Advocates for tighter government security want the NBIB to follow that lead, subjecting cleared employees to “continuous evaluation” – what INSA describes it as continuous “clearance health” checks on security clearance holders.
That contrasts with current federal practice, where cleared individuals are subjected to re-investigation only once every five years or so.
William Evanina, National Counterintelligence Executive in the Office of the Director of National Intelligence, said that means a cleared employee might have a “law enforcement interaction, a domestic dispute, undocumented travel and a bunch of security violations – and you might not find that out for five years.”
“With continuous evaluation, you find it out now,” he said.
But the federal government has been hesitant. Katherine Pherson, a former CIA intelligence and security analyst and now head of Virginia-based Pherson Associates, a consulting and training company that specializes in analytic tradecraft, counterterrorism, homeland security, law enforcement, and counterintelligence, said there are several pilots underway, including one by at the Army and another in at the office of the director of national intelligence,. But concerns about privacy, security of the information collected and the accuracy of the collected data remain.

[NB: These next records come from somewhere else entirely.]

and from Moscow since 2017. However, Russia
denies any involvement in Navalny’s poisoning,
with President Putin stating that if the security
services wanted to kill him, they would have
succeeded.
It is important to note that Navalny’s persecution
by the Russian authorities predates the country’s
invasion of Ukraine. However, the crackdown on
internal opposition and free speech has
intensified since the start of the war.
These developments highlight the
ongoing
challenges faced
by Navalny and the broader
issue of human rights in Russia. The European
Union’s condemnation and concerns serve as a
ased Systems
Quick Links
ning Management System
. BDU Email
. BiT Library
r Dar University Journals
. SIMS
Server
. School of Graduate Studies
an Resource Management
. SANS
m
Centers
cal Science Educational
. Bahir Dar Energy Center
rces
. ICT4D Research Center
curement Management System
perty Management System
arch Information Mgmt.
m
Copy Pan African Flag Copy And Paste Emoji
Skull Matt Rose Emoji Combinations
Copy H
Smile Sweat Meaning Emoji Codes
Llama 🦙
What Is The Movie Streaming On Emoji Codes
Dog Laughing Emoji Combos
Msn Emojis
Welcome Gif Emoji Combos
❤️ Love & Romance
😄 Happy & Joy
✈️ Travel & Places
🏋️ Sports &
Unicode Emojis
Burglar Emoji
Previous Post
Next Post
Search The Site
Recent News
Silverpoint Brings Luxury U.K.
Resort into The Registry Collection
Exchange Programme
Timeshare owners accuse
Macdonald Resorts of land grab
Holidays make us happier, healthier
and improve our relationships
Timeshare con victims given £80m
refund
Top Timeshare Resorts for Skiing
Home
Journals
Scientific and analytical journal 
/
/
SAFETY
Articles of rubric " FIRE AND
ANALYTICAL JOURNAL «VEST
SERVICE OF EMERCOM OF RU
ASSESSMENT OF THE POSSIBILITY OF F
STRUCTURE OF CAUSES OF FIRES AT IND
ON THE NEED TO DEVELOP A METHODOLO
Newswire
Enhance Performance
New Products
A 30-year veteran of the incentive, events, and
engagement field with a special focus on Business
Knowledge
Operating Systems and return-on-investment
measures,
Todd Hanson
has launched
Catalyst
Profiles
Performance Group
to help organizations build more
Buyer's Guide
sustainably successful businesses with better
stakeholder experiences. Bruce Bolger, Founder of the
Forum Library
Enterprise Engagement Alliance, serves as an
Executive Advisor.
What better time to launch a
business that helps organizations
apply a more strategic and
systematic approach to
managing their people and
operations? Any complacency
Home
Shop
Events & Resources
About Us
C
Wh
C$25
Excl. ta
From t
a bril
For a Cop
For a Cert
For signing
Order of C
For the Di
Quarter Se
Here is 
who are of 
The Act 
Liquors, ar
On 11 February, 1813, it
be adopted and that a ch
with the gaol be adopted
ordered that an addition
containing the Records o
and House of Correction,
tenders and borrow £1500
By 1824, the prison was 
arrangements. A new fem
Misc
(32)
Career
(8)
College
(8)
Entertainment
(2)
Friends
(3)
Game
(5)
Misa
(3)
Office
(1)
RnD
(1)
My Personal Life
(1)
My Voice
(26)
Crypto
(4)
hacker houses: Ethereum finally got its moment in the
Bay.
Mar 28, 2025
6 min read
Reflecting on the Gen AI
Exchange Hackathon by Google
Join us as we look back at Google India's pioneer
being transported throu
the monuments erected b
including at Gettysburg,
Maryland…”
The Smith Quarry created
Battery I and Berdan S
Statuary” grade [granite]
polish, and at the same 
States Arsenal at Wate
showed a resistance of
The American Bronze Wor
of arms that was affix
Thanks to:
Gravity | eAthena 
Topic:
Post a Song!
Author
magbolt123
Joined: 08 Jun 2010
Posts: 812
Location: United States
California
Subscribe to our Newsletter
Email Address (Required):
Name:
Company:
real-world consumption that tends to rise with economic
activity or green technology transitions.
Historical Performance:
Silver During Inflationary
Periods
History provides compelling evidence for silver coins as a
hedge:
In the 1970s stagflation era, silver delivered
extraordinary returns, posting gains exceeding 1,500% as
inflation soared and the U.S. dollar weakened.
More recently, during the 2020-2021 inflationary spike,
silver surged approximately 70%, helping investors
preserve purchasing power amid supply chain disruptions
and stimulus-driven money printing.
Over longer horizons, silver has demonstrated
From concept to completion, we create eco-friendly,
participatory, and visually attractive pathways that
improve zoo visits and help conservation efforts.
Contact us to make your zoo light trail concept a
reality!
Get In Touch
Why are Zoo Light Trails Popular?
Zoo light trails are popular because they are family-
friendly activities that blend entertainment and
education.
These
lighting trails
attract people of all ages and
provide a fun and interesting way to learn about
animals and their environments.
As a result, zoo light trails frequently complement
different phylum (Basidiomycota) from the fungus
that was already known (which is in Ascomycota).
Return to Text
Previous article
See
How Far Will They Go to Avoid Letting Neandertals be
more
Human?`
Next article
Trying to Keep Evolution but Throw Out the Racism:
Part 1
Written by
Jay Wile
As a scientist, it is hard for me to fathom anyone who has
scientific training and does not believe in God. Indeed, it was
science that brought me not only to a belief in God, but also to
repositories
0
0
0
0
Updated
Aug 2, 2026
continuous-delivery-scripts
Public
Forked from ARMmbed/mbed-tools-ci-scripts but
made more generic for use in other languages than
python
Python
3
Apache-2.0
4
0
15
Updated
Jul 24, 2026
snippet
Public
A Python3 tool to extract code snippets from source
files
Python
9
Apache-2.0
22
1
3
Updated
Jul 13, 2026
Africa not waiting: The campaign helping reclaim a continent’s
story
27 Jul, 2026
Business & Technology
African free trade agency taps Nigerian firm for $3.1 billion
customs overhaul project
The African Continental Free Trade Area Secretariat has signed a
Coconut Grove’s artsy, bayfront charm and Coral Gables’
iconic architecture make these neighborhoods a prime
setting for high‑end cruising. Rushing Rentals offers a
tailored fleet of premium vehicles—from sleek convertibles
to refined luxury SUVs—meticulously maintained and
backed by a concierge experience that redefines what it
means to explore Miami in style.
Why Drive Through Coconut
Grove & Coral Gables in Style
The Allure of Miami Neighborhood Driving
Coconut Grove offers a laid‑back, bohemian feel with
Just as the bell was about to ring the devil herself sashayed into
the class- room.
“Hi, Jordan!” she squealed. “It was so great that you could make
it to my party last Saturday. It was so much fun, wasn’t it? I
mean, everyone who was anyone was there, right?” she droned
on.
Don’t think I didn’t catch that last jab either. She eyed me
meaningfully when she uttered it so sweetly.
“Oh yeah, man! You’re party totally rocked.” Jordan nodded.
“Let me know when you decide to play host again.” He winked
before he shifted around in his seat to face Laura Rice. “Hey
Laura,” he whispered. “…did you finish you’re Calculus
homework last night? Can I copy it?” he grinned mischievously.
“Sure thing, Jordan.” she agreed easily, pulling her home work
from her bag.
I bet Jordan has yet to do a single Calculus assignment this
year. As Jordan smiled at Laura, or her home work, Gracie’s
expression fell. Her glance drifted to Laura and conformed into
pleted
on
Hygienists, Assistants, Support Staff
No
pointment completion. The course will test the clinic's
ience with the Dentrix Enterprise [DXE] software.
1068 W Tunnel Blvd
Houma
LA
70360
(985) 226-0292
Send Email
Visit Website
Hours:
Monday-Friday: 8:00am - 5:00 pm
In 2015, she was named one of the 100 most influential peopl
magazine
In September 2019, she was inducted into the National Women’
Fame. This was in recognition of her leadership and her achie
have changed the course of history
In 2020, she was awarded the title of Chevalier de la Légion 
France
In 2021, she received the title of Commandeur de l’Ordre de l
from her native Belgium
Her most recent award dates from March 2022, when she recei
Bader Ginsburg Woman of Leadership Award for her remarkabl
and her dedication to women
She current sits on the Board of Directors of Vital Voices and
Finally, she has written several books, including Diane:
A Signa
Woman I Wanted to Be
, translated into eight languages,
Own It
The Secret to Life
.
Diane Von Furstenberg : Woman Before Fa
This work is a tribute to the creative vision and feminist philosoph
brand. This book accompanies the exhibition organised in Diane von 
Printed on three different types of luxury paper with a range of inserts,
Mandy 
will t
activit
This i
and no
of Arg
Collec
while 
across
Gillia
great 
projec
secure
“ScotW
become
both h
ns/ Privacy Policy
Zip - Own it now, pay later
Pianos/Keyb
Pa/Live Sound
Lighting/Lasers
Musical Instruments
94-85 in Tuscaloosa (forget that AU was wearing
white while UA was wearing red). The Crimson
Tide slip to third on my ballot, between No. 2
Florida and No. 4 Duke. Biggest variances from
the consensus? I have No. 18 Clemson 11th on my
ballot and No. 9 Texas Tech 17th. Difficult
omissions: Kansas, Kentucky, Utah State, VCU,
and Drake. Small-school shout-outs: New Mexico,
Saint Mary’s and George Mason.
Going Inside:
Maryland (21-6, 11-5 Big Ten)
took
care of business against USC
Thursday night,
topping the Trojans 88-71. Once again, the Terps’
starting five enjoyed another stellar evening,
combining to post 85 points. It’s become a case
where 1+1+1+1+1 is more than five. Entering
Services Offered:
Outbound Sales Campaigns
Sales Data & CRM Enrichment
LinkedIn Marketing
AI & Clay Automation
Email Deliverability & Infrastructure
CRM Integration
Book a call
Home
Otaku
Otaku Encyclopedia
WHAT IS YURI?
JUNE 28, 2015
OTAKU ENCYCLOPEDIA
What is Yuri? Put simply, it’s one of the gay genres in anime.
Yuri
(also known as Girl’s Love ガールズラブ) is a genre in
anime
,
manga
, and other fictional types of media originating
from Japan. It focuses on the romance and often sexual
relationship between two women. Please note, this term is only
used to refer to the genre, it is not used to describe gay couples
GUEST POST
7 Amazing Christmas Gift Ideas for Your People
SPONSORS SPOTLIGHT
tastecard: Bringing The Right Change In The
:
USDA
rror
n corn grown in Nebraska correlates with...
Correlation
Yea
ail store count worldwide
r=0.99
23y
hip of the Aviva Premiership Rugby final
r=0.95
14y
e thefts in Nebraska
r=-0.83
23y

Discovering that employees have problems needn’t be solely punitive, Pherson said. When an agency learns an employee faces financial or personal problems could enable the agencies to help them. “You have a population that is valuable and wants to serve the government and you have to take care of them,” she said.
Evanina, meanwhile, is focused on identifying potential insider threats – employees who could be motivated to steal or compromise national security secrets – before those threats become serious.
“The object of continuous evaluation is to get to the left of the action,” Evanina said. Continuous monitoring should identify risks before an employee “decides to do something bad.”